You’ve successfully sold your home. After navigating the market, perhaps even handling multiple offers, you have a firm deal at a fantastic price. As you look forward to the closing date, it’s crucial to understand that the final sale price is not the amount of money that will land in your bank account.

Before you receive your proceeds, a number of expenses known as “closing costs” will be deducted. For sellers in Ontario, being aware of these costs from the very beginning is key to accurately calculating your net proceeds and planning your next financial steps. This guide will provide a clear, itemized breakdown of the closing costs you can expect to pay when selling your home.

1. The Elephant in the Room: Real Estate Commission

For most sellers, this is the single largest closing cost. The real estate commission is the fee you pay to the brokerage(s) for the professional services rendered in successfully selling your property. This fee covers a wide range of services, including marketing your home, coordinating showings, vetting buyers, skillfully negotiating offers, and managing all the complex paperwork.

  • How it’s Calculated: The commission is a percentage of the final sale price, which you agree upon with your agent when you sign the listing agreement. The total commission typically ranges from 3.5% to 5% in Ontario.
  • The Co-operative Split: It’s important to remember that this total commission is not just for your agent. It is split between your listing brokerage and the “co-operating” brokerage that represents the buyer. Offering a competitive commission to the buyer’s agent is a key part of the marketing strategy, as it incentivizes thousands of agents to show your property to their clients.
  • Don’t Forget HST: In Ontario, you must pay HST (13%) on top of the total real estate commission.

On a $900,000 sale with a 5% commission, the cost would be $45,000 + $5,850 (HST) = $50,850.

You are required to have a real estate lawyer represent you to close the sale. Your lawyer handles the critical final steps of the transaction, including:

  • Reviewing the Agreement of Purchase and Sale.
  • Preparing the legal documents to transfer the property’s title to the buyer.
  • Receiving the sale funds from the buyer’s lawyer.
  • Using those funds to pay off your existing mortgage and any other liens against the property.
  • Providing you with a detailed Statement of Adjustments and the final net proceeds of the sale.

For a standard sale, a seller’s legal fees in Ontario typically range from $800 to $1,500.

3. Paying Off Your Mortgage: Discharge and Potential Penalties

If you have an existing mortgage on the property you are selling, it must be paid off in full from the sale proceeds. This process involves a couple of potential costs.

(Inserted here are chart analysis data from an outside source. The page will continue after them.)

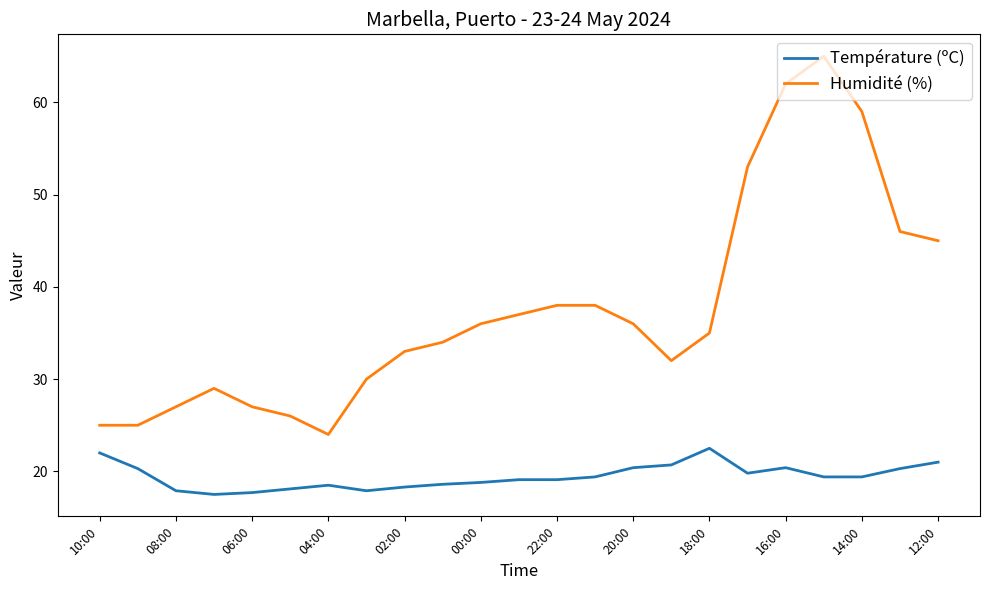

What is the difference between the maximum and minimum values in the Humidité (%) series?

41.0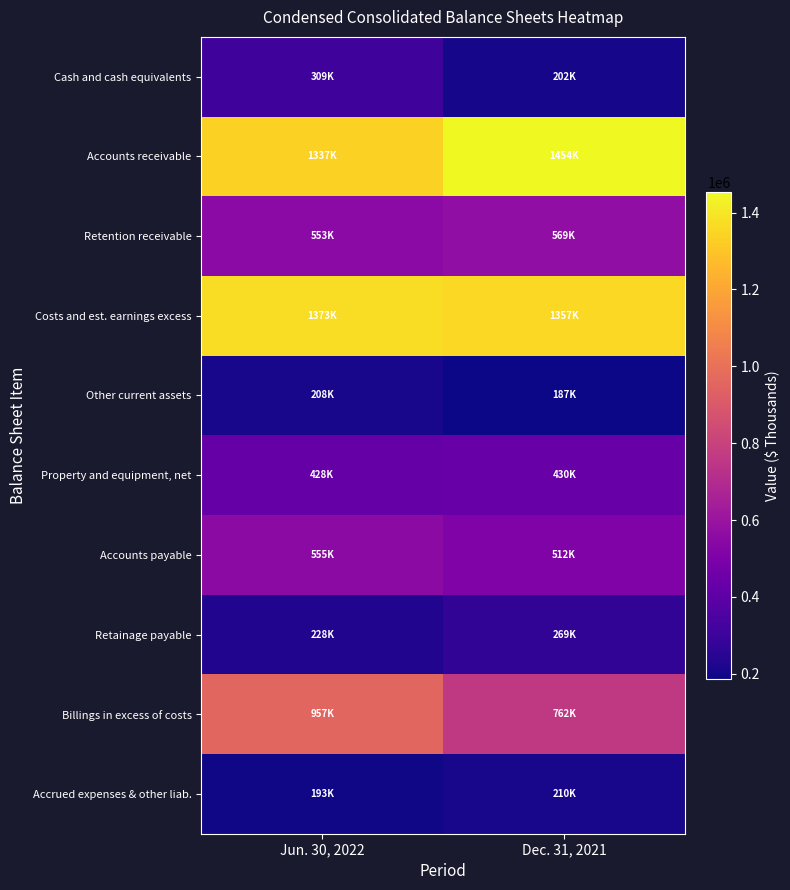

How many distinct data groups are displayed?

10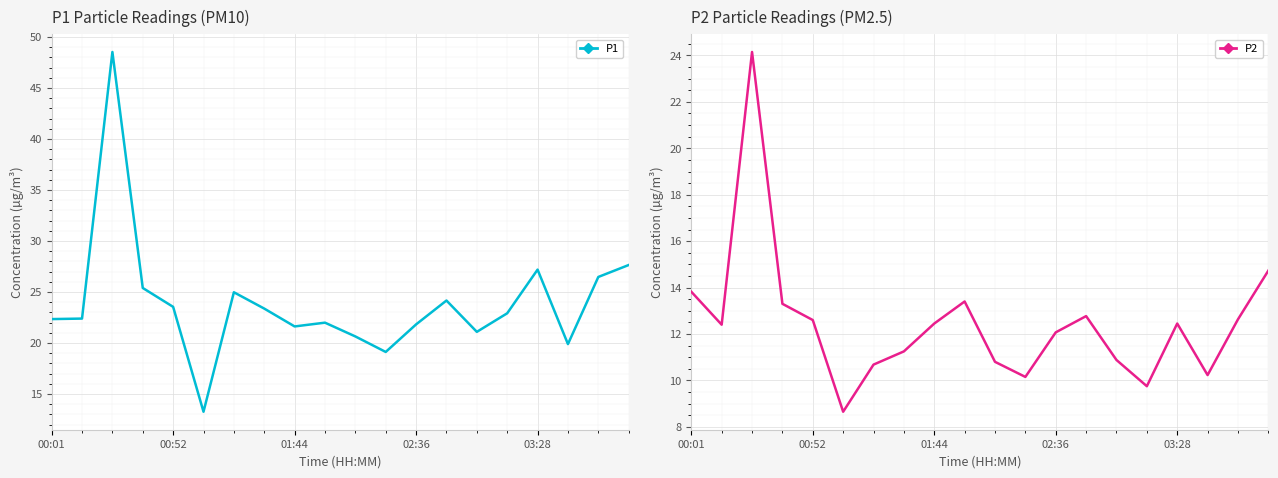

Between 10 and 17, which is larger?

10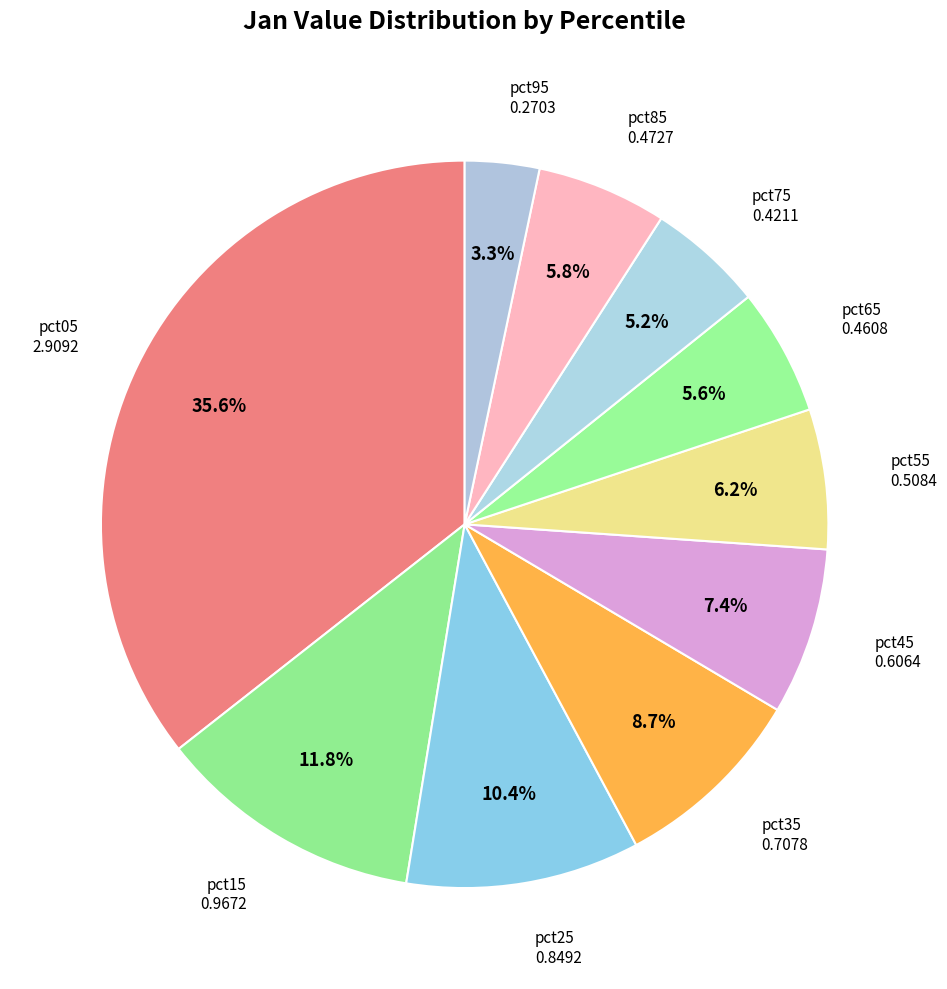

How many segments does this pie chart have?

10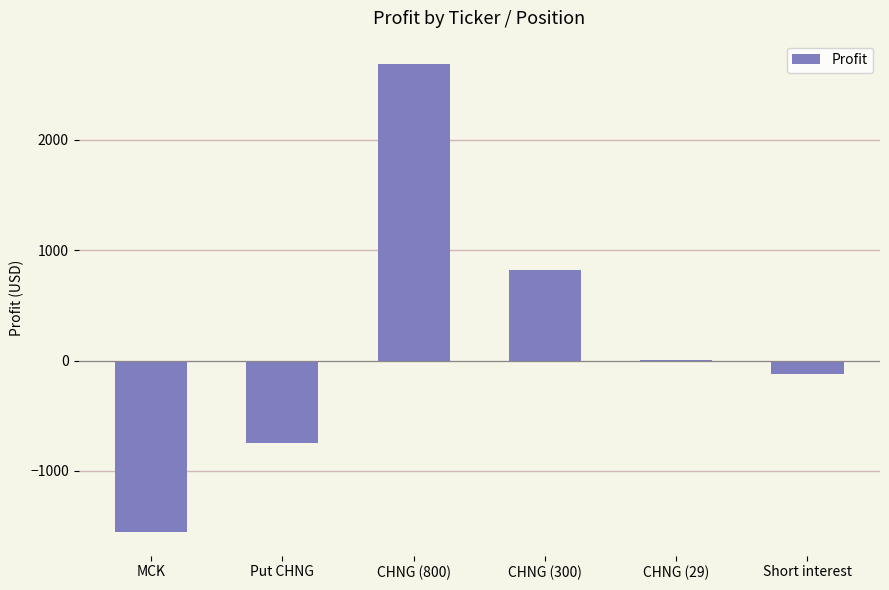

Are the bars horizontal?

No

  • Mortgage Discharge Fee: This is an administrative fee charged by your lender to remove their mortgage charge from your property’s title. This fee usually ranges from $250 to $450.
  • Mortgage Prepayment Penalty: This is a crucial and often underestimated cost. If you are in a “closed” mortgage and are selling before your term is up, your lender will almost certainly charge you a significant prepayment penalty. The penalty is typically calculated as either three months’ interest or the Interest Rate Differential (IRD), whichever is greater. This penalty can easily amount to thousands or even tens of thousands of dollars. It is essential to call your lender before you list your home to find out the exact penalty amount.

4. Other Potential Costs to Consider

While not all of these are deducted by the lawyer on closing, they are expenses related to the sale that you should budget for:

  • Home Preparation Costs: The money you invested to prepare your home for sale, such as painting, repairs, or landscaping.
  • Home Staging: If you opted for professional staging, this is another marketing investment to account for. You can learn more about if home staging is worth it in Ontario.
  • Moving Costs: The practical expenses of hiring movers or renting a truck.
  • Capital Gains Tax (Important Note): In Canada, you do not pay tax on the profit from selling your principal residence. However, if the property you sold was not your principal residence (e.g., an investment property, a tenanted duplex, or a cottage), you will have to pay capital gains tax. 50% of the capital gain (the profit) is added to your income and taxed at your marginal rate. You must consult with an accountant to understand this tax obligation.

On closing day, your lawyer will orchestrate all these payments. They will use the funds from the buyer to pay the real estate commission, their own legal fees, and your outstanding mortgage balance. The remaining amount—the net proceeds—is then transferred to you. Understanding these seller closing costs from the outset ensures you have a clear and realistic picture of your financial bottom line, allowing you to celebrate your successful sale without any surprises.